*Stated exercise*. Rewrite the stretch of data from its start through the line containing "അറിഞ്ഞുകൂടെങ്കിലും", changing "Transcribe" to "Copy out" everywhere in it and leaving everything else as it is. Give back only that stretch.

═══ Data in this exercise

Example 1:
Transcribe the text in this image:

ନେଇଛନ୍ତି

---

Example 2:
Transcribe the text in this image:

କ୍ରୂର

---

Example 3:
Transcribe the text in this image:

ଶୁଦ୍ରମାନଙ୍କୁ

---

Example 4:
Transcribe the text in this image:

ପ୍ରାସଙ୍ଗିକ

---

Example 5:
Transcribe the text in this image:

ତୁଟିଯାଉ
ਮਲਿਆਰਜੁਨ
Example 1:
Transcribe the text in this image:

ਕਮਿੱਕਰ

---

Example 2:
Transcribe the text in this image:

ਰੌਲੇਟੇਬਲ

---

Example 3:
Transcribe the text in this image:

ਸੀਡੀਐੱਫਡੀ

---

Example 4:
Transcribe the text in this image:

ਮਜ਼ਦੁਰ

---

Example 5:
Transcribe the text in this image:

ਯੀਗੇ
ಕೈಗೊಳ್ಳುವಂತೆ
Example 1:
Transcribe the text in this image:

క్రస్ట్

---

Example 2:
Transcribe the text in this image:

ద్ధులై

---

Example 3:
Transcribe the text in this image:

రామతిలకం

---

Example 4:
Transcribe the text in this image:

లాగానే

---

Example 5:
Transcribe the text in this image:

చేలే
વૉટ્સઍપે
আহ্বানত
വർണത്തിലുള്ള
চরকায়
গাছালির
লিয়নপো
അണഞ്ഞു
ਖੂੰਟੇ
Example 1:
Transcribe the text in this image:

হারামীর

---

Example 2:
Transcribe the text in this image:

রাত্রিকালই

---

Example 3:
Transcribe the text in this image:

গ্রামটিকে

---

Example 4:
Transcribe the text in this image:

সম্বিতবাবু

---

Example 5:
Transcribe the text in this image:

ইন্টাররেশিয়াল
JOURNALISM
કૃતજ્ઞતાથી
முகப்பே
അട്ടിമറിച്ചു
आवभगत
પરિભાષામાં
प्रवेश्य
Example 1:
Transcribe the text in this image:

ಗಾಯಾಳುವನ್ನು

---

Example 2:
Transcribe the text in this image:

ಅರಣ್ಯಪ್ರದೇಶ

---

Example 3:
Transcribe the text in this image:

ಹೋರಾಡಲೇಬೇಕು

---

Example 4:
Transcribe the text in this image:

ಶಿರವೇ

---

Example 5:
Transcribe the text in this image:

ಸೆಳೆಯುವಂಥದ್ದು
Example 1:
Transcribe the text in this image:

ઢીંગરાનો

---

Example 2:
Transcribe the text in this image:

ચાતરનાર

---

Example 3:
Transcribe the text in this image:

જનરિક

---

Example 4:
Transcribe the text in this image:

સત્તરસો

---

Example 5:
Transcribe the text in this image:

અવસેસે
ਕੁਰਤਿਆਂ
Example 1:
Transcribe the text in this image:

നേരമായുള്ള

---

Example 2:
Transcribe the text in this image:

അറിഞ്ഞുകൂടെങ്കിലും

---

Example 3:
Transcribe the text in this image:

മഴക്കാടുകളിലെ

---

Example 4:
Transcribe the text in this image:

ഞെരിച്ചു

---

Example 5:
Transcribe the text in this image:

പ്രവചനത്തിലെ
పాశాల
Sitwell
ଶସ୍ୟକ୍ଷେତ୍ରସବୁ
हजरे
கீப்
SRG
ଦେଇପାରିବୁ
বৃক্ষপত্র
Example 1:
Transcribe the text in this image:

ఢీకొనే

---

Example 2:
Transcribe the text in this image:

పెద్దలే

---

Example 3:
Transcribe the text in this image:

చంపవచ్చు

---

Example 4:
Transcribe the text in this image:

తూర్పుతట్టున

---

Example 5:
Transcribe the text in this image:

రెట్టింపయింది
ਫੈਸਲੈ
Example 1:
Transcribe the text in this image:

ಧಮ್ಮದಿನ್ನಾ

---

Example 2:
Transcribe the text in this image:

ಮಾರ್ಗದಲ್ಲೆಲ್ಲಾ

══════

*The solution*.
Example 1:
Copy out the text in this image:

ନେଇଛନ୍ତି

---

Example 2:
Copy out the text in this image:

କ୍ରୂର

---

Example 3:
Copy out the text in this image:

ଶୁଦ୍ରମାନଙ୍କୁ

---

Example 4:
Copy out the text in this image:

ପ୍ରାସଙ୍ଗିକ

---

Example 5:
Copy out the text in this image:

ତୁଟିଯାଉ
ਮਲਿਆਰਜੁਨ
Example 1:
Copy out the text in this image:

ਕਮਿੱਕਰ

---

Example 2:
Copy out the text in this image:

ਰੌਲੇਟੇਬਲ

---

Example 3:
Copy out the text in this image:

ਸੀਡੀਐੱਫਡੀ

---

Example 4:
Copy out the text in this image:

ਮਜ਼ਦੁਰ

---

Example 5:
Copy out the text in this image:

ਯੀਗੇ
ಕೈಗೊಳ್ಳುವಂತೆ
Example 1:
Copy out the text in this image:

క్రస్ట్

---

Example 2:
Copy out the text in this image:

ద్ధులై

---

Example 3:
Copy out the text in this image:

రామతిలకం

---

Example 4:
Copy out the text in this image:

లాగానే

---

Example 5:
Copy out the text in this image:

చేలే
વૉટ્સઍપે
আহ্বানত
വർണത്തിലുള്ള
চরকায়
গাছালির
লিয়নপো
അണഞ്ഞു
ਖੂੰਟੇ
Example 1:
Copy out the text in this image:

হারামীর

---

Example 2:
Copy out the text in this image:

রাত্রিকালই

---

Example 3:
Copy out the text in this image:

গ্রামটিকে

---

Example 4:
Copy out the text in this image:

সম্বিতবাবু

---

Example 5:
Copy out the text in this image:

ইন্টাররেশিয়াল
JOURNALISM
કૃતજ્ઞતાથી
முகப்பே
അട്ടിമറിച്ചു
आवभगत
પરિભાષામાં
प्रवेश्य
Example 1:
Copy out the text in this image:

ಗಾಯಾಳುವನ್ನು

---

Example 2:
Copy out the text in this image:

ಅರಣ್ಯಪ್ರದೇಶ

---

Example 3:
Copy out the text in this image:

ಹೋರಾಡಲೇಬೇಕು

---

Example 4:
Copy out the text in this image:

ಶಿರವೇ

---

Example 5:
Copy out the text in this image:

ಸೆಳೆಯುವಂಥದ್ದು
Example 1:
Copy out the text in this image:

ઢીંગરાનો

---

Example 2:
Copy out the text in this image:

ચાતરનાર

---

Example 3:
Copy out the text in this image:

જનરિક

---

Example 4:
Copy out the text in this image:

સત્તરસો

---

Example 5:
Copy out the text in this image:

અવસેસે
ਕੁਰਤਿਆਂ
Example 1:
Copy out the text in this image:

നേരമായുള്ള

---

Example 2:
Copy out the text in this image:

അറിഞ്ഞുകൂടെങ്കിലും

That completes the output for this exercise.